● Directions for this task
Continue the mailing-list reply about registering base-system software in the package database, picking up after its final sentence.

● Text excerpt

1999-10-13 Thread Pierre Beyssac

[ -security trimmed from Cc: ]

On Wed, Oct 13, 1999 at 11:11:43AM -0400, Patrick Bihan-Faou wrote:
 pkg_delete lp
 pkg_delete yp
 
 Has anyone done/tried this in the past, and if so, what was the
  reaction?  Or what do people think?  I realize this sounds a bit like the
  "everything is an rpm or dpkg" methodology from Linux, but as long as the
  'base' packages are handled automatically, then it shouldn't impose the
  same inconvenience.
 
 I think that it would be the next best thing since the package/ports system
 (as well as a logical step forward). I would love to see most of the things
 that installed with a "make world" be also registered in the package
 database. This would make things like upgrading bind, removing sendmail etc
 a lot easier.

There are a _lot_ of pitfalls to this kind of approach, as I have
discovered using Linux Debian. This would probably open a can of
worms you have no idea of. IMHO, the single biggest mistake in
Debian is the all-encompassing package system which can make your
life miserable in no time.

● Given data
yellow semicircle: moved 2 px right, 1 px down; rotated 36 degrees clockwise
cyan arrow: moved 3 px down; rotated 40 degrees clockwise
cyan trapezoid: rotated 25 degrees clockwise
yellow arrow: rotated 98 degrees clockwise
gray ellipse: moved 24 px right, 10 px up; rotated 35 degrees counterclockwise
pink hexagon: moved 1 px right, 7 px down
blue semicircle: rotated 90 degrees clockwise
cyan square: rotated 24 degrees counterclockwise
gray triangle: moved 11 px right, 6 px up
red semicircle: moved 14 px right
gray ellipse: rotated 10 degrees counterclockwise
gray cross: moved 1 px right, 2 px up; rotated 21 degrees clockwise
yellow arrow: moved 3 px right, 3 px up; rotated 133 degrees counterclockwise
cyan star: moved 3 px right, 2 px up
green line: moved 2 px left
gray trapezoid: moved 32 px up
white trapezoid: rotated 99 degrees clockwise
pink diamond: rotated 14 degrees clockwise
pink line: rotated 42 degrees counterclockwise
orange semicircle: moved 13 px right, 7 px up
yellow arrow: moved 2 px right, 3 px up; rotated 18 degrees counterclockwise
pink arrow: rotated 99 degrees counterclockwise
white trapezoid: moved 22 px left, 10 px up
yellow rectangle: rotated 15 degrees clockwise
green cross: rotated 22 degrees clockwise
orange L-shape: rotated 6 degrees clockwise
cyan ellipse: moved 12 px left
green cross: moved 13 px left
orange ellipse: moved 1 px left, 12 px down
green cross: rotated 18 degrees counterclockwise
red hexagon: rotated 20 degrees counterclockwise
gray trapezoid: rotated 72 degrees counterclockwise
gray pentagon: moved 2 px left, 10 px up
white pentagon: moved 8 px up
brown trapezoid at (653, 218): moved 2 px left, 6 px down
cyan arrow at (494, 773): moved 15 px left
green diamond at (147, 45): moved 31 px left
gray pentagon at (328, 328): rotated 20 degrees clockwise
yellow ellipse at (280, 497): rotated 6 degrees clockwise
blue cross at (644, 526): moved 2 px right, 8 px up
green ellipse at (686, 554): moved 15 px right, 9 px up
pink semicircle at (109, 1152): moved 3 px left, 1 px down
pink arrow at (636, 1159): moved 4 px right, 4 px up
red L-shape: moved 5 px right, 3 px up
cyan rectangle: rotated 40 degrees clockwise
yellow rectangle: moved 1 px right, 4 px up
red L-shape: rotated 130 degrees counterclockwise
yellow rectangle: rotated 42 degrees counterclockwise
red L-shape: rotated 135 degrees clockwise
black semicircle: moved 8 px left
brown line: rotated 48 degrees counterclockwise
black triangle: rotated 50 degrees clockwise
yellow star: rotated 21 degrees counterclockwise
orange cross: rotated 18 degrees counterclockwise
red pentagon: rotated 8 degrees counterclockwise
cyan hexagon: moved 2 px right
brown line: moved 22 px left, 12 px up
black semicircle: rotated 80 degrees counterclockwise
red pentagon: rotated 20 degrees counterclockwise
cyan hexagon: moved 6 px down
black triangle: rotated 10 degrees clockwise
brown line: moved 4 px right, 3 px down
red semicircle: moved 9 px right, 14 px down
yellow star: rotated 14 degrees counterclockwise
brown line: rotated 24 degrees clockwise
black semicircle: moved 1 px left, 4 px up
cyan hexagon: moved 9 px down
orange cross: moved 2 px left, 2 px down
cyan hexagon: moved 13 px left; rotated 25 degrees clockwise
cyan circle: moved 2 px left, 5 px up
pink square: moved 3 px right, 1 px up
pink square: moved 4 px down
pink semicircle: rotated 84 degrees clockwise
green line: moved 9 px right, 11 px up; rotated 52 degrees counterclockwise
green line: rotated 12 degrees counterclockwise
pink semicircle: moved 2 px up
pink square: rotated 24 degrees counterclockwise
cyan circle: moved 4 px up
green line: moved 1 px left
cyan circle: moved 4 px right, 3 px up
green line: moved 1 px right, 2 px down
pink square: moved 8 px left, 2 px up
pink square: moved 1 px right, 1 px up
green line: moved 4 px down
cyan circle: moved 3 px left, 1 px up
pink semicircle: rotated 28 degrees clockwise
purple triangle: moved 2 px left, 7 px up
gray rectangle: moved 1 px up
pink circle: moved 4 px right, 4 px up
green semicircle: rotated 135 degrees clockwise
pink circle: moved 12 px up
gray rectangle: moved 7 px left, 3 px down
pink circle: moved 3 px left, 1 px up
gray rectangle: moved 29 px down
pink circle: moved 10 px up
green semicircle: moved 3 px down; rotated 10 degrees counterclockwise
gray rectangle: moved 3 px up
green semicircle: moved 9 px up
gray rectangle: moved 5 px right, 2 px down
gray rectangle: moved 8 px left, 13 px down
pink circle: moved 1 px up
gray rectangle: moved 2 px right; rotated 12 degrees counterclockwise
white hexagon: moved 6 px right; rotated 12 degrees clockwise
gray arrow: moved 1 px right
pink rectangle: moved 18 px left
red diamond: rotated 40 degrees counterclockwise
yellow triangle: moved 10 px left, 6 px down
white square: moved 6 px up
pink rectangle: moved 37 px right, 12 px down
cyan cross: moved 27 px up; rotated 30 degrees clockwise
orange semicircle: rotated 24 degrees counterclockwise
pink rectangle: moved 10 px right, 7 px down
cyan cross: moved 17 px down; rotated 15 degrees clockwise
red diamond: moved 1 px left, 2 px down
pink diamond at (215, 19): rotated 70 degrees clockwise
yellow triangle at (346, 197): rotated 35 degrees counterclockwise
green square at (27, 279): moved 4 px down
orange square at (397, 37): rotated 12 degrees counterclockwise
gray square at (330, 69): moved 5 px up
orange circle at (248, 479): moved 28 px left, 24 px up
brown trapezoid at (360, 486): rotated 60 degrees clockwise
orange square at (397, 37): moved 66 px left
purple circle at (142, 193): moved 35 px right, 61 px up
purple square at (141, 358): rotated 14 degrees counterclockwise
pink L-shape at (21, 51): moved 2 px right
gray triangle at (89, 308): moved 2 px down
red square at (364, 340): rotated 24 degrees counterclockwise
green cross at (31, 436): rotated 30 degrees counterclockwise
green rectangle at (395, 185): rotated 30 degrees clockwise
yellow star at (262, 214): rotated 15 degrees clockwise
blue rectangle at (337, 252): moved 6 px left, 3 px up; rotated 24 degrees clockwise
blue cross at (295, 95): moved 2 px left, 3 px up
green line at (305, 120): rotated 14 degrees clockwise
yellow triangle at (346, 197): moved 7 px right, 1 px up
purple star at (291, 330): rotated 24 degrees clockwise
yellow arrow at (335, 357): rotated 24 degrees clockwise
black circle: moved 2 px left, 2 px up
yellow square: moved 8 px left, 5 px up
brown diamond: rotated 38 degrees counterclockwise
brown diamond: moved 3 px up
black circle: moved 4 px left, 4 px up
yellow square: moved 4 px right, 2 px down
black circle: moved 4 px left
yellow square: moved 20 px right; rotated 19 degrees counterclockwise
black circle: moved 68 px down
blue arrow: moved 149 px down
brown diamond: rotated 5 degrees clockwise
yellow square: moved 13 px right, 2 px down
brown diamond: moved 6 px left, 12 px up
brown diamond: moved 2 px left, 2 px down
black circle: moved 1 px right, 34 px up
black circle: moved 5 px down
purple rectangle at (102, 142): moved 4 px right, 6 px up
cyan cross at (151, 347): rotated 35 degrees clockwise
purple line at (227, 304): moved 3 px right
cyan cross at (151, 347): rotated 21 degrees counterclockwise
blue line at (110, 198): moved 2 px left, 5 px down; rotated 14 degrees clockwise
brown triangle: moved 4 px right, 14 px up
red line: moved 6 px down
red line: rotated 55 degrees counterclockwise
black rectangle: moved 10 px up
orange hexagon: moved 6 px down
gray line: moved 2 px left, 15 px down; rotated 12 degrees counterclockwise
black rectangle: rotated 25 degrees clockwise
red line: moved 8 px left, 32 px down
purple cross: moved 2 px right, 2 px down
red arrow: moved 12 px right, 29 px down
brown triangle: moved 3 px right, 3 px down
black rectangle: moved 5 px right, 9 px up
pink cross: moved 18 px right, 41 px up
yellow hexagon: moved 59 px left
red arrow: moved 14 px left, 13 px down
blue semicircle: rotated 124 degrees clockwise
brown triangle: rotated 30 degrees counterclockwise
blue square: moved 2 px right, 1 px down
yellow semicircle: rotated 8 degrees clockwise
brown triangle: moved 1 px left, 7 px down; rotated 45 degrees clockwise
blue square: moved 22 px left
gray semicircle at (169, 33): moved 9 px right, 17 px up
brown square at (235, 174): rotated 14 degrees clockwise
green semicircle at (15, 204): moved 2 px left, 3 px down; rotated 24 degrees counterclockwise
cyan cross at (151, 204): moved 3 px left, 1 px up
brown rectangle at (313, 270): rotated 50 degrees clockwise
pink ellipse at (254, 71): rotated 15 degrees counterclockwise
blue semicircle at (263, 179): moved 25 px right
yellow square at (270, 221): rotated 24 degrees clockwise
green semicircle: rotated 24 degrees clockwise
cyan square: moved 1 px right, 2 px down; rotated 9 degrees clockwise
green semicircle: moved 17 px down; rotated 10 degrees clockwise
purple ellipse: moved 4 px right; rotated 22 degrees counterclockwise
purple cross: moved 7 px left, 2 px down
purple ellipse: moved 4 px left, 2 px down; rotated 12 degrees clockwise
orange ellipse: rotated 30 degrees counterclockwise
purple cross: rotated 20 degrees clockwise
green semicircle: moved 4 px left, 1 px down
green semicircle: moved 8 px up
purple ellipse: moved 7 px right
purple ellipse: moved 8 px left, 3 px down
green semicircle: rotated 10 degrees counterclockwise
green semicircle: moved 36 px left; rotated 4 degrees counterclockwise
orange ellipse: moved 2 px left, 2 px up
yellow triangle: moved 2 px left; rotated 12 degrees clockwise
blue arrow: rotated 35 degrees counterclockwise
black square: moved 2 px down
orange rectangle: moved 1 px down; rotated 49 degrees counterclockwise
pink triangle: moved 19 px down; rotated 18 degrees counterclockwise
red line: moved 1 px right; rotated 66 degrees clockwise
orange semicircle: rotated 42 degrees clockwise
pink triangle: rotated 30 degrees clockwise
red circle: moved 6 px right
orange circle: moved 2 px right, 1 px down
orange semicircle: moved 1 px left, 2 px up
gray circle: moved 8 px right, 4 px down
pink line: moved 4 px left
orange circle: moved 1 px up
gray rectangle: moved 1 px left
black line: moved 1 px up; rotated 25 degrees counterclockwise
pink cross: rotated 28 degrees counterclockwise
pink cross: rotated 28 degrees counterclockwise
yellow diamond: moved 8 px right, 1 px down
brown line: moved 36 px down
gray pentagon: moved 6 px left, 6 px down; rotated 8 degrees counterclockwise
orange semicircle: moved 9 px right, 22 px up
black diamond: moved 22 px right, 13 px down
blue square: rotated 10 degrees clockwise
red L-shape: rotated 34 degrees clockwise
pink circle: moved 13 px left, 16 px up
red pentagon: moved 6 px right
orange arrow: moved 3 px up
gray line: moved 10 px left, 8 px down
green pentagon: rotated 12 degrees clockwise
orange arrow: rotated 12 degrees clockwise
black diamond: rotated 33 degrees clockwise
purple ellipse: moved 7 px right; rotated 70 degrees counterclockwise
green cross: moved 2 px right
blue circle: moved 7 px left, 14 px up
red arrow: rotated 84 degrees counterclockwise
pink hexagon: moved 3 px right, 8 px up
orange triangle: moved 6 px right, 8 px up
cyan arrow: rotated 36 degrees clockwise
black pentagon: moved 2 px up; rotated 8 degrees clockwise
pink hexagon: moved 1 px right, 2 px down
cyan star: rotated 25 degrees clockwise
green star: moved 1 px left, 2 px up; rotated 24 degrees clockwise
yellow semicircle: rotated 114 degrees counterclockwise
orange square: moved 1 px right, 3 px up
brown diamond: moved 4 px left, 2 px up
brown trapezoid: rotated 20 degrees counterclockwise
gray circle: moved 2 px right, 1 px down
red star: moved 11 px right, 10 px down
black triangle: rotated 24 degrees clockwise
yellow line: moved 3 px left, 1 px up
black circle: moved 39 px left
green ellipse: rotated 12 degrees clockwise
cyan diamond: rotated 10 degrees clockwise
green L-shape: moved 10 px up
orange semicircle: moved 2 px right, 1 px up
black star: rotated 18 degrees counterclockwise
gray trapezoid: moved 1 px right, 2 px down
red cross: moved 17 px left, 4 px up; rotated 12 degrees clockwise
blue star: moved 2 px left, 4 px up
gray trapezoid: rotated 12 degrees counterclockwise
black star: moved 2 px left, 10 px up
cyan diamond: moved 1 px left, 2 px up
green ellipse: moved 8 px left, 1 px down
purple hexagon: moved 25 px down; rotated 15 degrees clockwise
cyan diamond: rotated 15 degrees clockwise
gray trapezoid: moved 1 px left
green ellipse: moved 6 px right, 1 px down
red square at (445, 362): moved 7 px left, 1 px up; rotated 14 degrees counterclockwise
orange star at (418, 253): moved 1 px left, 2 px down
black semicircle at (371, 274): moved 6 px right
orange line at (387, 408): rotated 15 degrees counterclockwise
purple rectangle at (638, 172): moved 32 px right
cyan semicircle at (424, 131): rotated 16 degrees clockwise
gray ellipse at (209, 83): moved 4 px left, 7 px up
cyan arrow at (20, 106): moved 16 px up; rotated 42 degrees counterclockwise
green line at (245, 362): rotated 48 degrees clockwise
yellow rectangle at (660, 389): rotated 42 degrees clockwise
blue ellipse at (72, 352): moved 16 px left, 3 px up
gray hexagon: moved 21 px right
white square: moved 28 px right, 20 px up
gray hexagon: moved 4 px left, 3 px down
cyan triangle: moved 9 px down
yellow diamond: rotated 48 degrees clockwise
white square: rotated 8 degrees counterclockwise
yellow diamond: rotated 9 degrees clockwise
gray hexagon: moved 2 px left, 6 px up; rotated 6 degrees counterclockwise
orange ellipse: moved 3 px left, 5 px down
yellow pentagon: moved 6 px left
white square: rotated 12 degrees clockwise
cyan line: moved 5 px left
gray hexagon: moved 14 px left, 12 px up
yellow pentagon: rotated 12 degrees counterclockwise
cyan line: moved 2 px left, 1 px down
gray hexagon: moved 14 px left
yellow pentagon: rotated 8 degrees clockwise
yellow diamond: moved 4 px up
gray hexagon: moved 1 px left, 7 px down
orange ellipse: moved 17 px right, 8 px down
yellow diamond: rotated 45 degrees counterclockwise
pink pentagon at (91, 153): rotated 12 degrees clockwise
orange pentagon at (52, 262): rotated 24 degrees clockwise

● Response to the task
I have found this the hard way, because I have to administer a
network of Debian PCs. Any attempt to upgrade something, even a
minor application, rapidly turns into a dependency nigthmare forcing
you to update half of your system. This is made even worse by
endless changes in the glibc, itself included in the package system:
since you can code that dependency in the package system, many
packages require such and such version of the glibc. In turn,
frequent incompatible updates of the glibc are made by the developpers
with the excuse that it's all handled by the package system anyway...

To that, you can add several other flaws (broken stable vs unstable
policy, no /usr/local, many installation scripts asking for
interactive input...).

The bottom line is: I'm much happier with FreeBSD's use of
distributions for the base system than with a Debian-style package
system.

That is no to say there can be no good package system, but we have
to think twice before we implement anything like that, first and
foremost dependencies on system libraries.

And, IMHO, package handling for general-purpose applications and
package handling for the core system are a very different problem
and should be handled in very different ways.

The Solaris way, while far from perfect, is at least usable for
the most past to handle choice at installation and (not too frequent)
evolutions of system components.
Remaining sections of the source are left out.